Energy infrastructure company TC Energy Corp. said June 9 it had terminated the $9 billion Keystone XL project, marking the end to a decade-long battle over the contentious pipeline.
Completion of the Keystone XL pipeline, which was expected to carry 830,000 bbl/d of oil from the Alberta oil sands to Nebraska, had been delayed for the past 12 years due to opposition from U.S. landowners, Native American tribes and environmentalists. Ultimately, it was U.S. President Joe Biden who dealt the final blow to the project after revoking a key permit on his first day in office.
Commenting on the decision to abandon the Keystone XL project, TC Energy CEO François Poirier said: “We value the strong relationships we’ve built through the development of this project and the experience we’ve gained.”
Alberta Premier Jason Kenney also commented on the project’s termination saying: “We remain disappointed and frustrated with the circumstances surrounding the Keystone XL project, including the cancellation of the presidential permit for the pipeline’s border crossing.”
Steve Weiler, partner at the international law firm Dorsey & Whitney LLP based in Washington, said the Keystone XL project’s termination had been expected following Biden’s executive order to revoke a Presidential Permit authorizing Keystone XL to cross the Canadian/U.S. border.
“There are other legal challenges to the pipeline, which could have amounted to ‘death by a thousand cuts,’” Weiler said in an emailed statement. “The revocation of the Presidential Permit was a mortal blow.”
However, he noted that the death of the Keystone XL project doesn’t necessarily mean other oil pipelines stand the same fate under the Biden administration.
“It’s not the simple,” he said. “A couple months ago, the Biden administration allowed the Dakota Access Pipeline (DAPL) to continue operating, despite a federal judge’s vacating an easement issued by the Corps of Engineers, while an Environmental Impact Statement is prepared to determine whether to issue a new easement.”
“Nevertheless, given the Biden administration’s all-government approach to combatting climate change, fossil fuel projects will likely have an uphill battle to obtain any required federal government permits or authorizations,” he added.
As for TC Energy, the Calgary, Alberta-based company was hit by CA$2.2 billion (US$1.81 billion) impairment charges related to the suspension of the Keystone XL project, resulting in a first-quarter loss.
“Through the process,” Poirier continued in his statement on June 9, “we developed meaningful Indigenous equity opportunities and a first-of-its-kind, industry-leading plan to operate the pipeline with net-zero emissions throughout its lifecycle.”
“We will continue to identify opportunities to apply this level of ingenuity across our business going forward, including our current evaluation of the potential to power existing U.S. assets with renewable energy,” he said.
In April, TC Energy announced it had started exploring opportunities to invest in renewable energy as part of plans to expand its power business and lower emissions.
Currently, the company has a Canadian power business with a 4,200-megawatt (MW) capacity.

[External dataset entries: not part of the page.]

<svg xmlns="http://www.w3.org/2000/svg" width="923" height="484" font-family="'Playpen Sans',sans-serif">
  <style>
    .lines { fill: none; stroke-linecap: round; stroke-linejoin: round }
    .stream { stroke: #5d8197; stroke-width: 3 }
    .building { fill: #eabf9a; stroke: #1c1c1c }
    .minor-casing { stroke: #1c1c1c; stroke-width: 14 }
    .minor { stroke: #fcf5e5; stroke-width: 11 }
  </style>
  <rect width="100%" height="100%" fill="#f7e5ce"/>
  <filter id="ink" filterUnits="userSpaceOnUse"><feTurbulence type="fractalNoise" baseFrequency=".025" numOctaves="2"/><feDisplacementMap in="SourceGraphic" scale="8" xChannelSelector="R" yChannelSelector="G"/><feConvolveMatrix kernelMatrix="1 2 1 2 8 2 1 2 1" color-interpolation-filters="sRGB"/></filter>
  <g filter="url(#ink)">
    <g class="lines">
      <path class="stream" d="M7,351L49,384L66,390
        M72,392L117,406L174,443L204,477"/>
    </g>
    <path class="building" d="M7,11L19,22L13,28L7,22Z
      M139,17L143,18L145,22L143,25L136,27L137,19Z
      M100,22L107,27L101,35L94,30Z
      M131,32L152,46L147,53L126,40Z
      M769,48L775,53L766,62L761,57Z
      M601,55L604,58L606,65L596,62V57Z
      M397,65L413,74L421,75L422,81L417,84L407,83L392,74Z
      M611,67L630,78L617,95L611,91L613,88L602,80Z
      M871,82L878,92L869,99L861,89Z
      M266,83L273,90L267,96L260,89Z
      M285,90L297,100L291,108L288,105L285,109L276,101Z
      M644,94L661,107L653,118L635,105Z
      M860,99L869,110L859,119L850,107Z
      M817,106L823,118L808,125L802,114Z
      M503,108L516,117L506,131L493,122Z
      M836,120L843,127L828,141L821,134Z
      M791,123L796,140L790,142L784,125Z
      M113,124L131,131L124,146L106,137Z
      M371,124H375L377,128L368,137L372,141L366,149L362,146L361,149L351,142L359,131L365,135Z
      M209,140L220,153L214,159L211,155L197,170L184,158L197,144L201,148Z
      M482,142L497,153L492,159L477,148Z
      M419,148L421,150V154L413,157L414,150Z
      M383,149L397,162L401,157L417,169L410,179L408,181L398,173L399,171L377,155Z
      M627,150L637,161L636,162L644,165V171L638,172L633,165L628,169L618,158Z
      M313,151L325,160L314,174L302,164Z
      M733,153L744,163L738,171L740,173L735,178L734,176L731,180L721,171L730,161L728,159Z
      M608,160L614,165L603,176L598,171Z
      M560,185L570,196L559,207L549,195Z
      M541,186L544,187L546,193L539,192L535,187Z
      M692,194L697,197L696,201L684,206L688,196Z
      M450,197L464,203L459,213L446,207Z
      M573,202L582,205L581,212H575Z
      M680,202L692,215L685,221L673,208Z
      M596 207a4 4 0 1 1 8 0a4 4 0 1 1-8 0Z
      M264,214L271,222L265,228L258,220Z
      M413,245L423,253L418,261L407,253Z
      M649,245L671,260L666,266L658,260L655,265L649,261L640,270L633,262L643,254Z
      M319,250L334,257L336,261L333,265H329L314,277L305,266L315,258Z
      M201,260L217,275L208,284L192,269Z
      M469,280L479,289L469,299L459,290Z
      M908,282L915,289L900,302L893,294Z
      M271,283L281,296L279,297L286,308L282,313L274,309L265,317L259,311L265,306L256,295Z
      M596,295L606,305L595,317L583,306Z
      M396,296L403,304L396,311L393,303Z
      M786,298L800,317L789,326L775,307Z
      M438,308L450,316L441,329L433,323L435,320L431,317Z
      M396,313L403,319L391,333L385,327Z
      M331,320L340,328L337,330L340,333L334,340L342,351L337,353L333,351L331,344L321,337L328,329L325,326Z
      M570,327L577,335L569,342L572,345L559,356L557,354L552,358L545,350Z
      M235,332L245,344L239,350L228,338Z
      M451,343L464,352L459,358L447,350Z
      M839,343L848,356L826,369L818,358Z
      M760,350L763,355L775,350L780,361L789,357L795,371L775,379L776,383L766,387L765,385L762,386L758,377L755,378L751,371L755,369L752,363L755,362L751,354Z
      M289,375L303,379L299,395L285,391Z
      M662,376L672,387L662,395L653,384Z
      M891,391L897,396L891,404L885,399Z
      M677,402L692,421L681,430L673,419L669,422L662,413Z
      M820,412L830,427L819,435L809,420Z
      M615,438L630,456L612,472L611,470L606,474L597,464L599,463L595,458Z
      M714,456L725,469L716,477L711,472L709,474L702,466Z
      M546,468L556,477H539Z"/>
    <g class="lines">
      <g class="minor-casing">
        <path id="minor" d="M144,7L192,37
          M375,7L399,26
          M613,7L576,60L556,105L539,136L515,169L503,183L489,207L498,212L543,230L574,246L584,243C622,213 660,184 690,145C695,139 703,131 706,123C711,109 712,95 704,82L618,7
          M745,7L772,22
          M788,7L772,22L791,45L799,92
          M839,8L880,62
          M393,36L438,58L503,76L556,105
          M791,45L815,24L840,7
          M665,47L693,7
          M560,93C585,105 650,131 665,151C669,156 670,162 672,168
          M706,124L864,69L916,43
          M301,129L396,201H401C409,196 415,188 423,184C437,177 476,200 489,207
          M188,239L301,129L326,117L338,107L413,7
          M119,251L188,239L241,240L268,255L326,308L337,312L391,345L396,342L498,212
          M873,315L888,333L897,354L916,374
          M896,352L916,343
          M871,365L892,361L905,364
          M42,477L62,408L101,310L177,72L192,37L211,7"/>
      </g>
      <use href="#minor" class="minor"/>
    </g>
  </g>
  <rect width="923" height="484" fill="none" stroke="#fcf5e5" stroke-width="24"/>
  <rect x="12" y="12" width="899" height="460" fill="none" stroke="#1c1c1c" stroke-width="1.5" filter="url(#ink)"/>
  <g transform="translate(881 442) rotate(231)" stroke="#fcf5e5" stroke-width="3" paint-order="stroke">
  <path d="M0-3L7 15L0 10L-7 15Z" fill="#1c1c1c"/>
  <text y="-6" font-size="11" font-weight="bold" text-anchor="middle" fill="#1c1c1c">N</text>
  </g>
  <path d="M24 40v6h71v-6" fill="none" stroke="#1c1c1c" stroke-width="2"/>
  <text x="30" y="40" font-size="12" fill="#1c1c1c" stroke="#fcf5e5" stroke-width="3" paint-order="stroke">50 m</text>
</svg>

The company issued a request for information, according to an April release, seeking to identify wind energy investment opportunities that would generate 620 MW of “zero-carbon” electricity for its U.S. pipeline business.
Corey Hessen, TC Energy senior vice-president and president of power and storage, added in the April release that the company is also actively evaluating options to invest directly in renewable projects where possible. The capital investment could total about $1 billion, Reuters reported citing a note by analysts at BMO Capital Markets.
This article was updated at 4:44 a.m. CT on June 10. Reuters contributed to this article.